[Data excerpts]
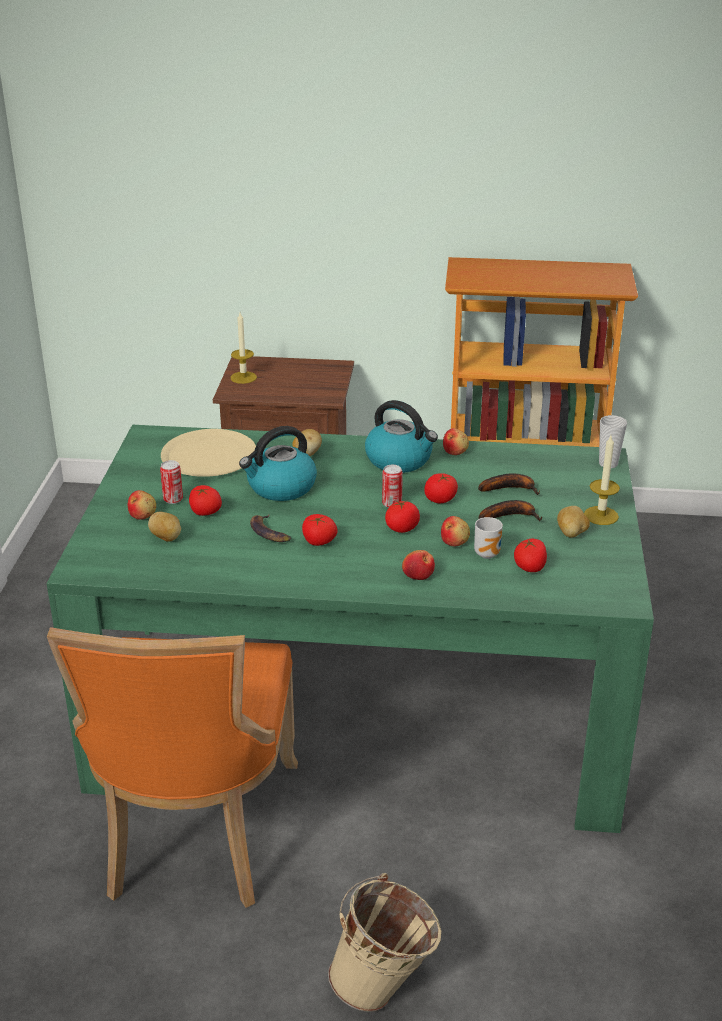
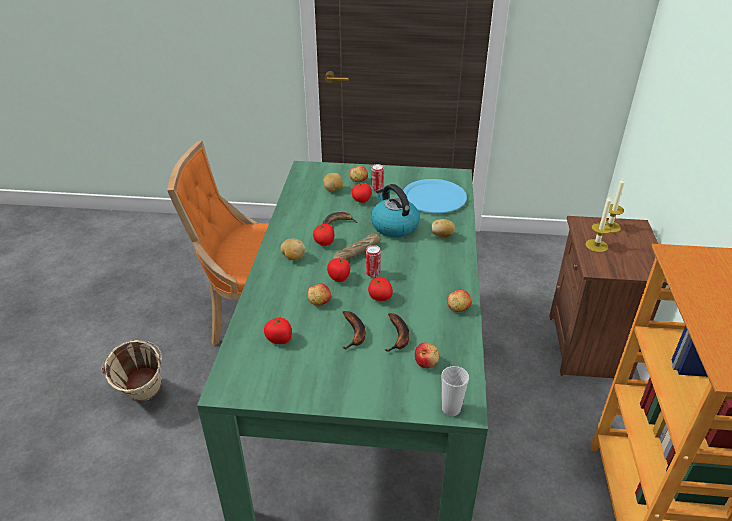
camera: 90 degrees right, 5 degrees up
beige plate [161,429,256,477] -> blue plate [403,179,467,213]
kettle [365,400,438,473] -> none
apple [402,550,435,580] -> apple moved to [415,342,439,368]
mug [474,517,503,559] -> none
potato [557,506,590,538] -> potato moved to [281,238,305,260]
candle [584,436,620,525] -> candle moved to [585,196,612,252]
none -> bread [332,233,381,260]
...
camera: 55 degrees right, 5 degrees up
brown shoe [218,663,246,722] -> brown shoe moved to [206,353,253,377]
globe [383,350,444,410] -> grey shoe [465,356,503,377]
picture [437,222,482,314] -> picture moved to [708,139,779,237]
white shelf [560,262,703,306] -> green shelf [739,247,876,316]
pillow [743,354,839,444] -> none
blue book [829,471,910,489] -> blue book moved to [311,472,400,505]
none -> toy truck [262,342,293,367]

## What this task involves
All that is needed is how many lines of the data contain "none", stated as a number.

## Solved problem
5